LINEで手続きの流れや頭痛などの副作用を説明された。

その後、電話をしてきた女性は職業や名前を告げず、希望する薬の名称を聞くだけだったという。

少女の父親は「未成年者に対しては、より丁寧な説明をすべきで、問題だ」と話す。

患者の通院の負担が減るオンライン診療は離島などで導入され、18年度に公的医療保険の適用対象になった。

利便性が高い一方、触診や聴診ができないといった制約があり、対象は対面診療を一定期間受けている患者に限られた。

この条件が緩和されたのがコロナ禍だった。

待合室での感染リスクが低減されるなどの利点があり、特例的に初診から認められた。

22年以降は恒久化され、24年10月時点で、全医療機関の1割にあたる1万2507か所が実施を届け出た。

厚労省の指針では、初診から認められるのは原則として、受診歴のあるかかりつけ医。

それ以外でも、健康診断結果などで患者の状態が把握できれば認めており、医師と患者双方での身分確認を求めている。

だが、守られないケースが続出している。

厚労省が電話とオンラインでの診療について調べたところ、初診時に基礎疾患の情報が未把握なのに8日以上の薬を処方したり、向精神薬を出したりといった指針違反の恐れがある事例が、23年1~3月だけで1740件発覚した。

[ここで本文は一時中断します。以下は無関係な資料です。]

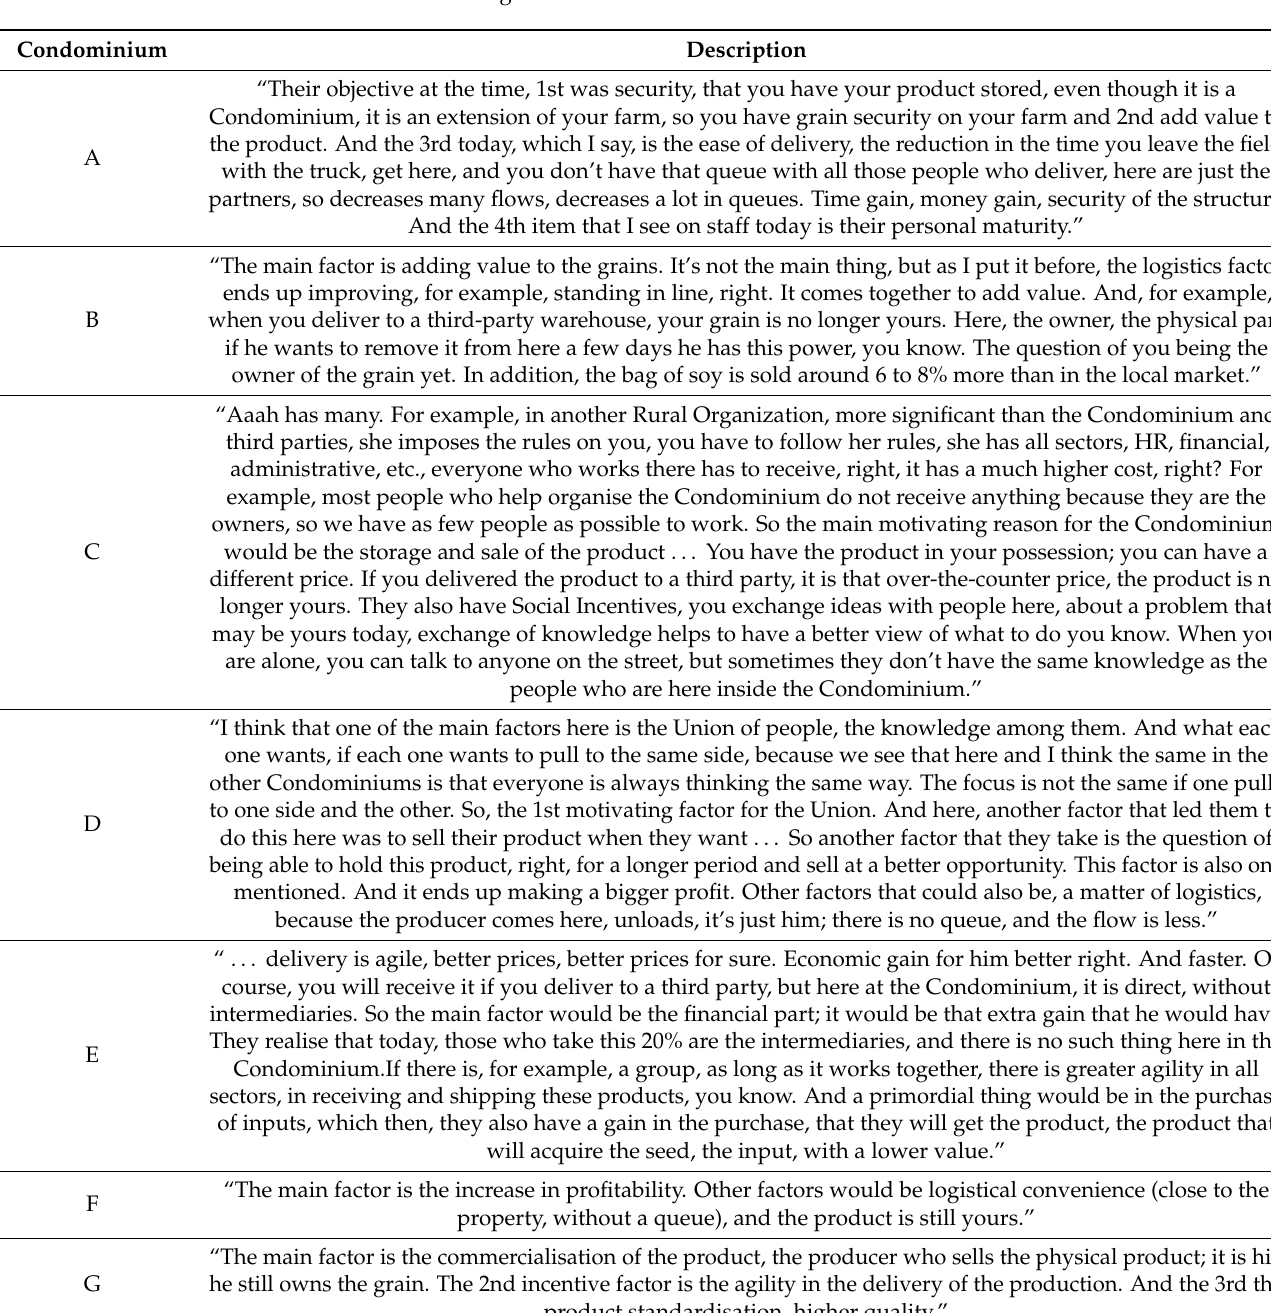
Table 6. Motivating Factors for Condominiums of Rural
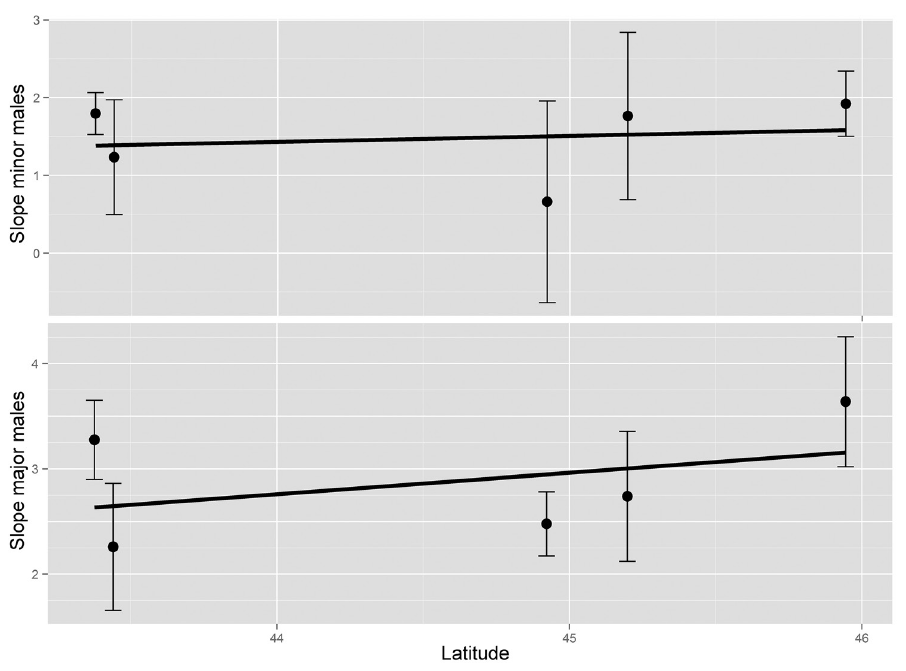
Figure 4. Allometric coefficient (± 95% confidence intervals) between weapon (LnML) and body size (LnEL) in relation to latitude for minor males and major males of Lucanus cervus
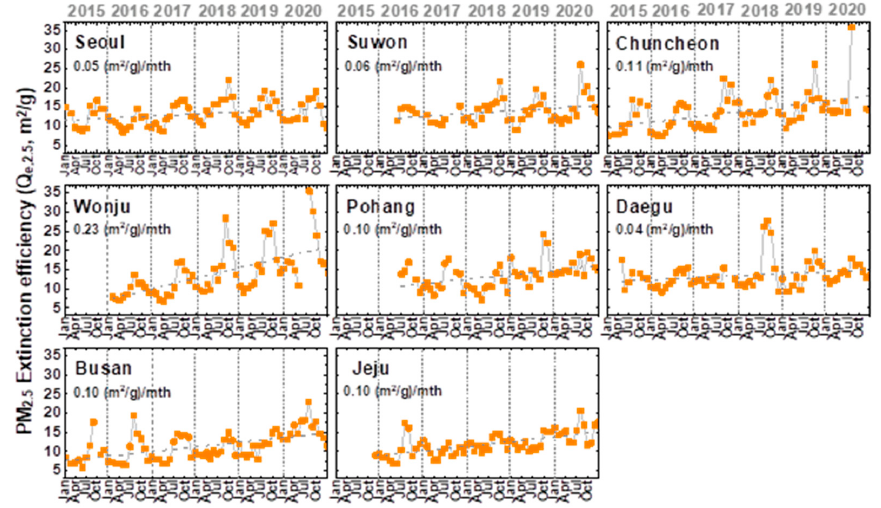
Figure 6. Q e,2.5 monthly average and trend from 2015 to 2020. Table 7. MK Test and Sen’s slope for monthly trends of PM 2.5 , Q e,2.5 during 2015–2020 (clear trend with 95% CL for |z| > 1.96 and 99% CL for |z| > 2.57). Visibility PM 2.5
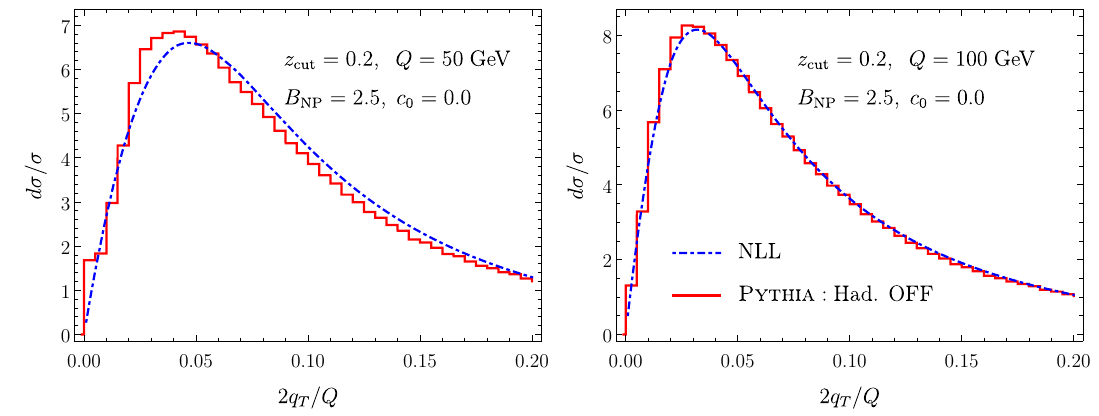
Figure 5 . Comparison of the NLL result against the partonic shower of Pythia 8 for R = 1 and e cut = 0 . 01 for two different center of mass energies, Left : 50 GeV, Right : 100 GeV.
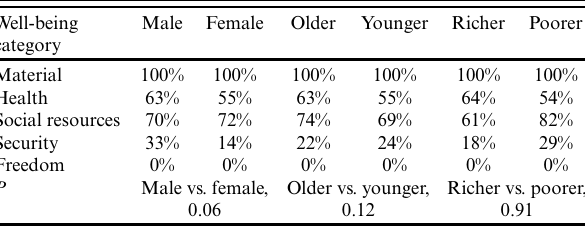
Table 6. Frequency of components named in individual interviews by demographic subgroups, aggregated by well-being category. P - values from Pearson Chi-squared tests between demographic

全国の消費生活センターにも23年度、ダイエット目的の事例を中心に、オンライン診療に関して258件の相談が寄せられ、21年度の約5倍に増えた。

同省幹部は「病院側が迅速さを重視し、対応がずさんになりがちだ。基礎疾患の把握や副作用のリスク説明を適切にしないと、重大な医療事故を引き起こしかねない」と危惧する。